[Dataset entries]
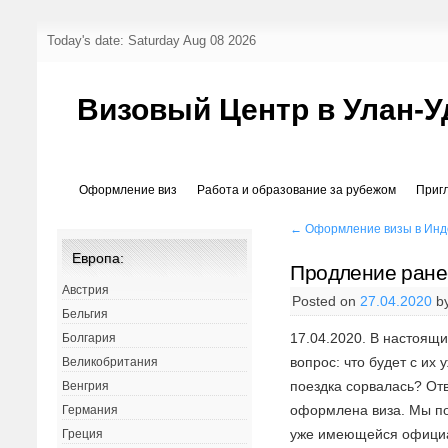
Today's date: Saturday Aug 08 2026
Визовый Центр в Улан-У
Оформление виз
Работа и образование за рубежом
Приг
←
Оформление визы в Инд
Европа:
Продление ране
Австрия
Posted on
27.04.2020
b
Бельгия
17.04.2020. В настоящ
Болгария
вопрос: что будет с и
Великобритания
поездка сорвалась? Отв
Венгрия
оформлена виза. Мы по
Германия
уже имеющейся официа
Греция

HOW TO COMPLETE THIS TASK: Write out every line of text from the data above as a numbered list, skipping blank lines. Leave the pictures out.

WRITTEN RESPONSE:
1. Today's date: Saturday Aug 08 2026
2. Визовый Центр в Улан-У
3. Оформление виз
4. Работа и образование за рубежом
5. Приг
6. ←
7. Оформление визы в Инд
8. Европа:
9. Продление ране
10. Австрия
11. Posted on
12. 27.04.2020
13. b
14. Бельгия
15. 17.04.2020. В настоящ
16. Болгария
17. вопрос: что будет с и
18. Великобритания
19. поездка сорвалась? Отв
20. Венгрия
21. оформлена виза. Мы по
22. Германия
23. уже имеющейся официа
24. Греция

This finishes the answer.